Several weeks ago, a 14-year-old teenager received an invitation on Facebook to participate in the game of “The Blue Whale.” The girl accepted immediately and was assigned a “healer” or moderator with whom she kept the following chilling conversation:
Teenager: Hello! I would like to play.
Healer: Are you sure? Once you start there is no going back, you cannot abandon the game.
Teenager: What if I do not complete it?
Healer: We have all your personal information. We will go for you.
Teenager: I want to play.
Healer: Very well. You will have to take some tests during fifty days and must send me a video or a photo to check that you have passed each phase. At the end of the game, you die. And remember, you cannot tell anyone.
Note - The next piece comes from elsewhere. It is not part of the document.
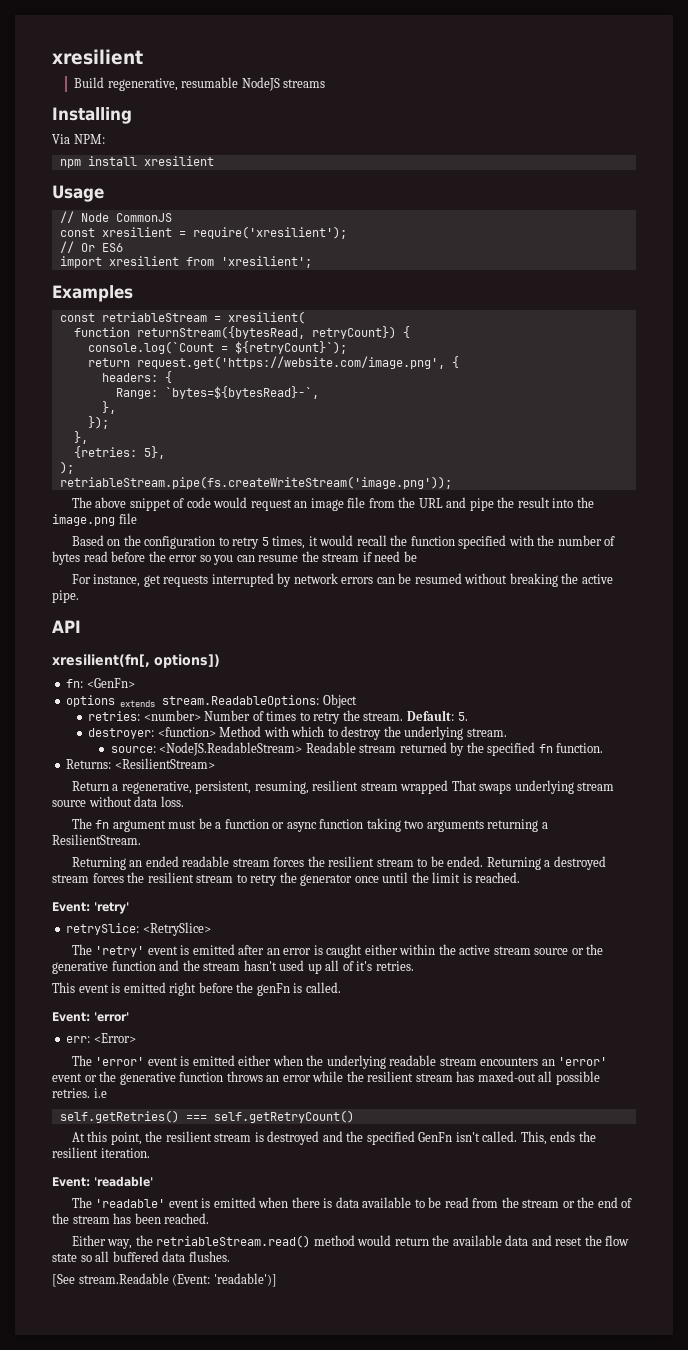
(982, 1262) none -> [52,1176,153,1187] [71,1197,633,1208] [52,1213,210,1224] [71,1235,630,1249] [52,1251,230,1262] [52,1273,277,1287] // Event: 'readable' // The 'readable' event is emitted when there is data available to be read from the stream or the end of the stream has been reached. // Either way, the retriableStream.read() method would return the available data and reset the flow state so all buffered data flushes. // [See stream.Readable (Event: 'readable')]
Are you ready?
The challenges in which the healer focused on were to wake up at dawn to watch horror videos for hours, cut her arm with a knife and draw a while or peer over a cliff, among other things. Finally, she had to overtake the last dare: to jump from a great height. This was done and the girl was hospitalized with multiple serious injuries.
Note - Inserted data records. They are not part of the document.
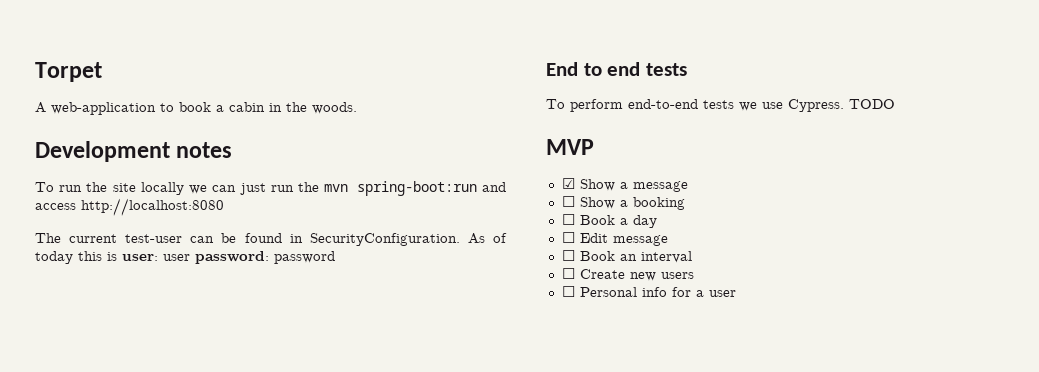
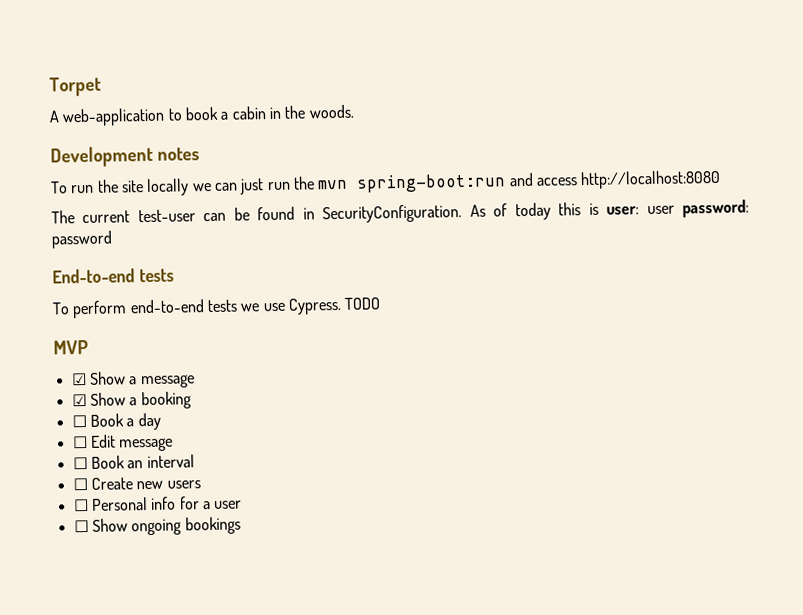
[546,62,641,76] End to end -> [52,268,135,284] End-to-end
[561,196,575,207] ☐ -> [71,394,87,407] ☑
(736, 293) none -> [73,516,241,536] // ☐ Show ongoing bookings

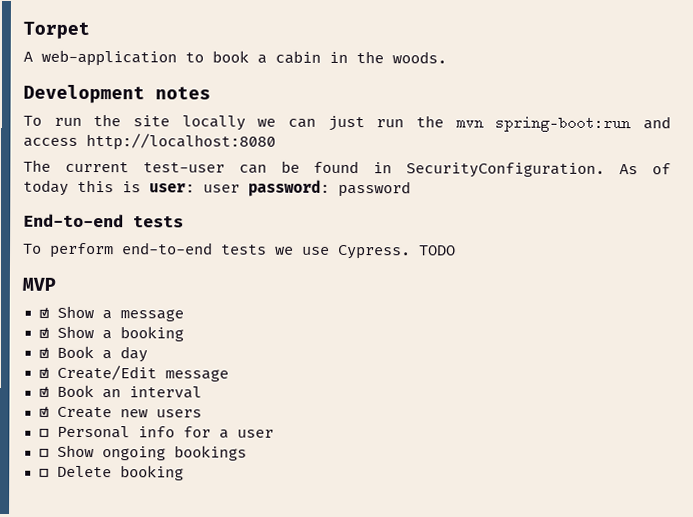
[71,415,87,428] ☐ -> [38,347,49,359] ☑
[72,434,174,452] [72,457,88,470] ☐ Edit message // ☐ -> [38,364,229,382] [38,386,49,398] ☑ Create/Edit message // ☑
[72,478,88,491] ☐ -> [38,406,49,418] ☑
(241, 525) none -> [38,465,184,481] // ☐ Delete booking

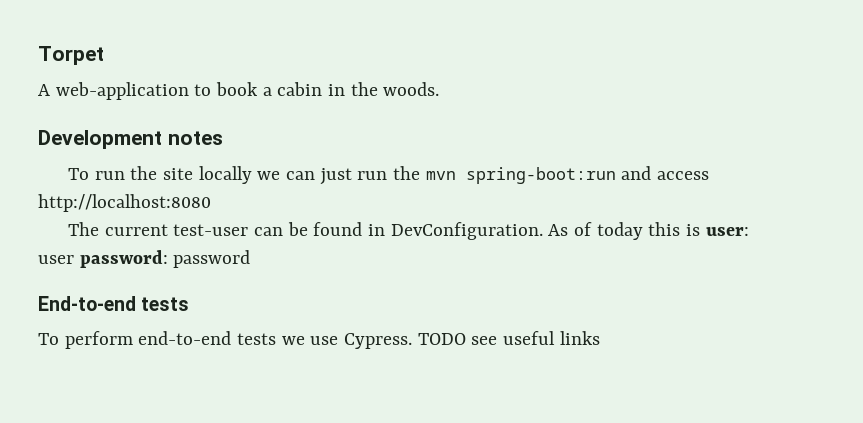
[406,162,606,178] SecurityConfiguration. -> [390,222,543,240] DevConfiguration.
[22,277,56,291] [38,305,184,322] [38,325,184,342] [38,345,148,363] [38,364,229,382] [38,384,202,399] [38,406,202,419] [38,425,274,439] [38,444,247,461] [38,465,184,481] // MVP // ☑ Show a message // ☑ Show a booking // ☑ Book a day // ☑ Create/Edit message // ☑ Book an interval // ☑ Create new users // ☐ Personal info for a user // ☐ Show ongoing bookings // ☐ Delete booking -> [471,331,600,345] see useful links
The Russian man Philipp Bideikin, creator of this macabre virtual game, appeared last May in a court in St. Petersburg where he was accused of inciting suicide to at least fifteen teenagers. In the police interrogation, he declared that the victims were a “biological waste”, that they were “happy to die” and that he was “cleaning the society.”
Incredible as it may seem, many children and adolescents feel a morbid attraction to death, as they live constantly with it through video games whose characters die, kill or even simulate Death itself. Why not be one of them in real life? These soulless people abuse from the ingenuity of the minors in social media.
What else can happen so that families exercise control over the presence of the youngest in the Internet and monitor closely their behavior? The devil comes dressed in many ways, in this case as a killer whale.